Pour cela, il faut accepter que les catégories qui sont les nôtres pour penser le politique ne sont pas les bonnes. Sinon, il n’y aurait pas ce dégoût du politique qu’on observe aujourd’hui. Il faut accepter aussi qu’une avant-garde intellectuelle n’apporte pas des solutions mais des outils, du temps et de la patience pour que ce « nous » grandisse. Démocrates voulant mettre des communs au centre de nos représentations mais s’arc-boutant contre des républicains pour qui la chose publique n’est rien d’autre que cet ensemble de communs. Libertaires rêvant d’horizontalité et la posant comme une transcendance… Je ne sais pas, je crois qu’on s’est tous un peu égarés à force de cristalliser nos combats et nos idées dans notre envie de résister et par là d’exister dans ce monde qui est le nôtre mais qui nous échappe.

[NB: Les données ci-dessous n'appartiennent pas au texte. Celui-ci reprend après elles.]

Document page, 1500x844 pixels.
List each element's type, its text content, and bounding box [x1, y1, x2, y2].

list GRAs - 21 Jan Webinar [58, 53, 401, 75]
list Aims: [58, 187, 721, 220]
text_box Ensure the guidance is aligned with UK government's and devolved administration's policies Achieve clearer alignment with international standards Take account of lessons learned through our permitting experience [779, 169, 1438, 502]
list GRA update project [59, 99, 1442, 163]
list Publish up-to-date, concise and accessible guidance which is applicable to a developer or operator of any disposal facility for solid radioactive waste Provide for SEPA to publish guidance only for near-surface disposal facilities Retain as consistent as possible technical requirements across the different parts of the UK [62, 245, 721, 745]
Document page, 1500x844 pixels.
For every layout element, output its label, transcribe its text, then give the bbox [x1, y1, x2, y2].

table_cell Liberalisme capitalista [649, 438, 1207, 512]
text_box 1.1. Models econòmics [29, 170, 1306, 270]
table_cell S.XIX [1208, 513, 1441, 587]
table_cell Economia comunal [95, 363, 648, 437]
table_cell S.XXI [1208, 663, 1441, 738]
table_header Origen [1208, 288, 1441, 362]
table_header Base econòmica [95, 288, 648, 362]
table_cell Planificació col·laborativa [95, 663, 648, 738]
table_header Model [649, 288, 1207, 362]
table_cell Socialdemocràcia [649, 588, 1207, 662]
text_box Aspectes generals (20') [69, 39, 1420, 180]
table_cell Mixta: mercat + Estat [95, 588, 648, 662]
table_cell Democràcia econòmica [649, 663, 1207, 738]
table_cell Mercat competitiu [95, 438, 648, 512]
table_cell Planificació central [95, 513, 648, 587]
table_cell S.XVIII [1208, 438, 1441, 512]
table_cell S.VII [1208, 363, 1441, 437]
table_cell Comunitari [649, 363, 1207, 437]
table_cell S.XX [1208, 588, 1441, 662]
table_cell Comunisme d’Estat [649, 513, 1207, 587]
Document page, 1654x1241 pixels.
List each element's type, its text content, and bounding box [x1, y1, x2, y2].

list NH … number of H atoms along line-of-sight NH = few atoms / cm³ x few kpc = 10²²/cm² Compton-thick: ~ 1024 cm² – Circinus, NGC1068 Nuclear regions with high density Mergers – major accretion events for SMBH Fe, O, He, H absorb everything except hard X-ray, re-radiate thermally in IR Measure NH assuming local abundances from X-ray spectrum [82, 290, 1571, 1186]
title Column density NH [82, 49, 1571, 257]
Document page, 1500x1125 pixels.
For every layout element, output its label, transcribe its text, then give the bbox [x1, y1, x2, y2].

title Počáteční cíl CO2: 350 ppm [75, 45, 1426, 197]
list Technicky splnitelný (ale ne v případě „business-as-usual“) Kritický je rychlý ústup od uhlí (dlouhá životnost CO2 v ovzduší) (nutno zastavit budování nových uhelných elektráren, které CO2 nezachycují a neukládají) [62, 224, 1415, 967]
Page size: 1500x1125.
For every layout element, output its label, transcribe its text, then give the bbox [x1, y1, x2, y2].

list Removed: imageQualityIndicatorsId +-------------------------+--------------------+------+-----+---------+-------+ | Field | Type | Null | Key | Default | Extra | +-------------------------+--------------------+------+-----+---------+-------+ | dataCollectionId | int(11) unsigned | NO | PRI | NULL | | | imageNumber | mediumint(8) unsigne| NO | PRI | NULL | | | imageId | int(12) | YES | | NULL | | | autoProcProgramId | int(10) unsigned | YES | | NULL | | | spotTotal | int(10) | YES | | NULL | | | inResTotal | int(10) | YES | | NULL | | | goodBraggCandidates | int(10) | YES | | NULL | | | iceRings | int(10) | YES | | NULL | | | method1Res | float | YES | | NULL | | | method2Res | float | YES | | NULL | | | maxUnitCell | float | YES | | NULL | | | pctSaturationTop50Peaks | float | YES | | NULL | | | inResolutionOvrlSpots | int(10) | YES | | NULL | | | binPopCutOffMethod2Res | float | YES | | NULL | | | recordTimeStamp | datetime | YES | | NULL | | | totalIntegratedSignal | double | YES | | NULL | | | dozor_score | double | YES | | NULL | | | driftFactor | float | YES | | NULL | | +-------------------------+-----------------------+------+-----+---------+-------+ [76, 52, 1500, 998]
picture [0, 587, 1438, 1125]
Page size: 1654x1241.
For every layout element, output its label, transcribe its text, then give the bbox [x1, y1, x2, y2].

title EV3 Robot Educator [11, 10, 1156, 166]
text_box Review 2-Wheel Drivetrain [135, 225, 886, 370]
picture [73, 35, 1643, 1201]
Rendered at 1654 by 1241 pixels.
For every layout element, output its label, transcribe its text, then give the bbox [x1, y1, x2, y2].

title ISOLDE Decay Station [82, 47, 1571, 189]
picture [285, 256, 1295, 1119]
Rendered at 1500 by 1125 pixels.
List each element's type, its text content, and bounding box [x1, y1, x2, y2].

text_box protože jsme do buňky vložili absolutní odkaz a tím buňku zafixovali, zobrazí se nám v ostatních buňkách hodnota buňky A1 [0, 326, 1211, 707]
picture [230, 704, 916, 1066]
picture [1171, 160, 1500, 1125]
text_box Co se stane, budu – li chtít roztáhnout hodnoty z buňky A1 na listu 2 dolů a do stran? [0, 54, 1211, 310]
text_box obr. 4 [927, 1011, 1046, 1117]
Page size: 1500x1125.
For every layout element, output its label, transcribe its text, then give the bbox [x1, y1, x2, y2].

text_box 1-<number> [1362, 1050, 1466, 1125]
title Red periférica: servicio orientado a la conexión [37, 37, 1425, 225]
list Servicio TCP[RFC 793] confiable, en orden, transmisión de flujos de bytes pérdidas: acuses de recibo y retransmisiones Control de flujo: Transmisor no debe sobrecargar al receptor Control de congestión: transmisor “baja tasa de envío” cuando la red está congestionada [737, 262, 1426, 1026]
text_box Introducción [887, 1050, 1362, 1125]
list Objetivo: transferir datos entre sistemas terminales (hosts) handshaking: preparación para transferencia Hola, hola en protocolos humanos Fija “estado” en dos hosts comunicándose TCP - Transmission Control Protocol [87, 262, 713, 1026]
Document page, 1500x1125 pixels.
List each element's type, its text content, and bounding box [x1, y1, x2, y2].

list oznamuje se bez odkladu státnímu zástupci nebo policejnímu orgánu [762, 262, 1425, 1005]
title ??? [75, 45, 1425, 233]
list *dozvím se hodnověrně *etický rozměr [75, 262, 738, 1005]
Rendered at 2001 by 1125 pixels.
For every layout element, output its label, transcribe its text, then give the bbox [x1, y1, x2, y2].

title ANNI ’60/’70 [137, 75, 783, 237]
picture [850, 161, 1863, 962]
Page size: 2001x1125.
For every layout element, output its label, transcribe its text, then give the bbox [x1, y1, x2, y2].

Prenons la main 2022, finalement, c’est le combat pour la souveraineté populaire. Mais on ne le dit pas comme ça ou pas que comme ça parce que ça fait penser certains à « souverainisme », d’autres à Rousseau et à une vision républicaine insoutenable pour des démocrates ou des libertaires.
Un bref instant, au moins pour quelques mois, essayons d’oublier tout cela pour être ensemble dans un combat décisif pour une démocratie que nous saurons construire si nous nous sentons assez forts. Ça veut dire d’emblée renoncer à des stratégies de pouvoir personnel. Ça veut dire penser un nous qui grandit jour après jour, chaque fois plus ouvert aux autres et chaque fois d’autant plus fort. Que vous soyez militants dans des partis ou signataires d’autres appels, votre place est aussi parmi nous. Rejoignez-nous ! Nous ne dispersons pas nos forces en soutenant plusieurs initiatives qui partagent le même objectif final, nous les unissons.